Today begins a look at the crypts. After walking through the front door at the west side of the building, I turned to my left. The first column to be found was for Newman and Kuhn. At the top:
Ethel Newman Pearson, D.O., b. Aug. 10, 1896, d. Feb. 7, 1960. Below that:
Geo. A. Newman, b. Sept. 13, 1863, d. June 15, 1938, and
Mary E. Newman, b. Feb. 25, 1865, d. July 2, 1958.
After the 1904 devastating fire that ruined many wooden buildings in the southeast quadrant, G.A. Newman built a brick structure that has two storefronts. Currently, an optometrist and a hair salon are housed in this building. If you look up over the doorways, you will see G.A. Newman's name. He, along with Hugh Loughlin, coal dealer, were instrumental in getting this block rebuilt. Others may remember these storefronts as a bank, Peter Iskra's jewelry repair, a bakery, the post office.
Fred Kuhn, b. Sept. 7, 1854, d. July 2, 1928, and
Mary Kuhn, b. June 11, 1856, d. Mar. 31, 1934.

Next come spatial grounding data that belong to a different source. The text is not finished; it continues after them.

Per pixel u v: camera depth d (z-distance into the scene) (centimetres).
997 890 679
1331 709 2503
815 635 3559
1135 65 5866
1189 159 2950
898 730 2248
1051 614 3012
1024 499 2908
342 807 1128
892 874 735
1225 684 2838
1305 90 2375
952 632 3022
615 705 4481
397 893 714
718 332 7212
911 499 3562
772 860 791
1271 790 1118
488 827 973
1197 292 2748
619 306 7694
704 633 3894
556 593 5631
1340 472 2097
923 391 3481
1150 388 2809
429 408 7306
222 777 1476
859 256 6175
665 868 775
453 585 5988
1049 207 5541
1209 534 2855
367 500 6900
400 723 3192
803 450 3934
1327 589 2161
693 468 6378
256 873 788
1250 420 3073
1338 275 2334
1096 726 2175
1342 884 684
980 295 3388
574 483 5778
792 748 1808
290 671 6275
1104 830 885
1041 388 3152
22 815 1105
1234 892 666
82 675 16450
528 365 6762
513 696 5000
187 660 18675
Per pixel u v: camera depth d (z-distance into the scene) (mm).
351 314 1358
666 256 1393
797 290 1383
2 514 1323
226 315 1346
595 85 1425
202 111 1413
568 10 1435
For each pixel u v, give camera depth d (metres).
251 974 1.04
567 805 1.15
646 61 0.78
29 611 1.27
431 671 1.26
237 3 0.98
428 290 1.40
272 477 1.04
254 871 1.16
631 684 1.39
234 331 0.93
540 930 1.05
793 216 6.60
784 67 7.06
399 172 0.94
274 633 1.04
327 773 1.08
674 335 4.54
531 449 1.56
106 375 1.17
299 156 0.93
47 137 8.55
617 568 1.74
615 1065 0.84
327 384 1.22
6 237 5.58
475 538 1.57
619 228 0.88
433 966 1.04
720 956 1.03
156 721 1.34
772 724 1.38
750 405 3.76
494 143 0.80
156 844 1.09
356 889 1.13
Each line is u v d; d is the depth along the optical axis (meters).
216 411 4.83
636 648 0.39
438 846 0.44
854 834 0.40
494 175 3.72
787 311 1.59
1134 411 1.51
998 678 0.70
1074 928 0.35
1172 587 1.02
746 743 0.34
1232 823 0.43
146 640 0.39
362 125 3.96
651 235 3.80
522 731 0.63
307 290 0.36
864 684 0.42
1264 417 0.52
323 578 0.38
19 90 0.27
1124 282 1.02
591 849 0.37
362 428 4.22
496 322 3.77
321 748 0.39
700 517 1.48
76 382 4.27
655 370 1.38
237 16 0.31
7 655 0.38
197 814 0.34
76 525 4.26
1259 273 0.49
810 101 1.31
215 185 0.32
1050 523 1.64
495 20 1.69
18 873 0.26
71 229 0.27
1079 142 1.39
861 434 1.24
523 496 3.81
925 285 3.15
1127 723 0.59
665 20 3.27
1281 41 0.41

Mr. Kuhn was a businessman leading the charge to finally have the mausoleum built in 1915. At one time, he lived in the three-story red house at the southwest corner of South Collins and East Grand River, eventually known as the Nellie Glenn house. In a 1912 issue of The Fowlerville Review, the editor wrote, Fred Kuhn is enlarging the dining room of his residence and make other modern improvements.